> _Exercise_
Please return every record exactly as written, leaving out the pictures.

[[ Records to process, beginning ]]

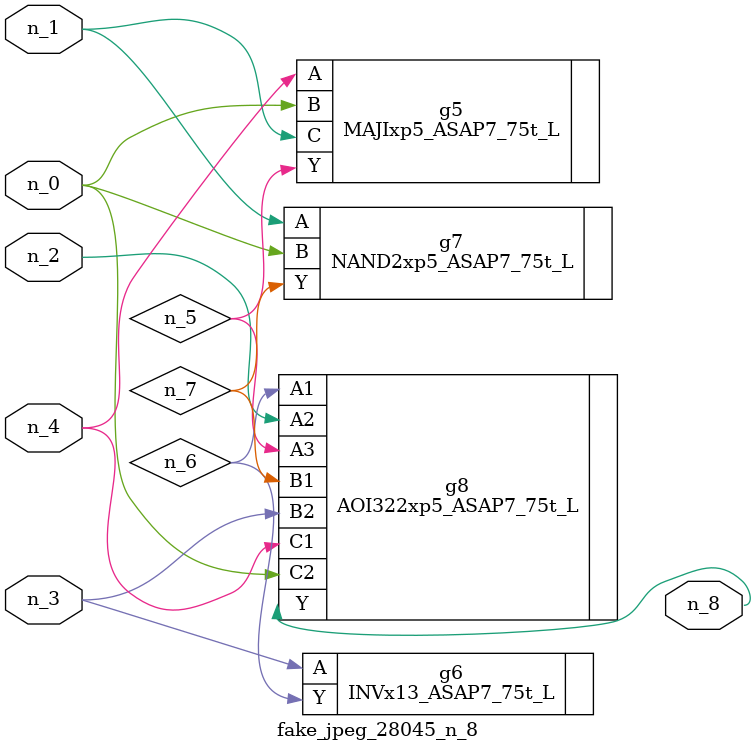
<source format=v>
module fake_jpeg_28045_n_8 (n_3, n_2, n_1, n_0, n_4, n_8);

input n_3;
input n_2;
input n_1;
input n_0;
input n_4;

output n_8;

wire n_6;
wire n_5;
wire n_7;

MAJIxp5_ASAP7_75t_L g5 ( 
.A(n_4),
.B(n_0),
.C(n_1),
.Y(n_5)
);

INVx13_ASAP7_75t_L g6 ( 
.A(n_3),
.Y(n_6)
);

NAND2xp5_ASAP7_75t_L g7 ( 
.A(n_1),
.B(n_0),
.Y(n_7)
);

AOI322xp5_ASAP7_75t_L g8 ( 
.A1(n_6),
.A2(n_2),
.A3(n_5),
.B1(n_7),
.B2(n_3),
.C1(n_4),
.C2(n_0),
.Y(n_8)
);


endmodule
</source>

[[ Records to process, end ]]

> _Solution_
<source format=v>
module fake_jpeg_28045_n_8 (n_3, n_2, n_1, n_0, n_4, n_8);

input n_3;
input n_2;
input n_1;
input n_0;
input n_4;

output n_8;

wire n_6;
wire n_5;
wire n_7;

MAJIxp5_ASAP7_75t_L g5 ( 
.A(n_4),
.B(n_0),
.C(n_1),
.Y(n_5)
);

INVx13_ASAP7_75t_L g6 ( 
.A(n_3),
.Y(n_6)
);

NAND2xp5_ASAP7_75t_L g7 ( 
.A(n_1),
.B(n_0),
.Y(n_7)
);

AOI322xp5_ASAP7_75t_L g8 ( 
.A1(n_6),
.A2(n_2),
.A3(n_5),
.B1(n_7),
.B2(n_3),
.C1(n_4),
.C2(n_0),
.Y(n_8)
);


endmodule
</source>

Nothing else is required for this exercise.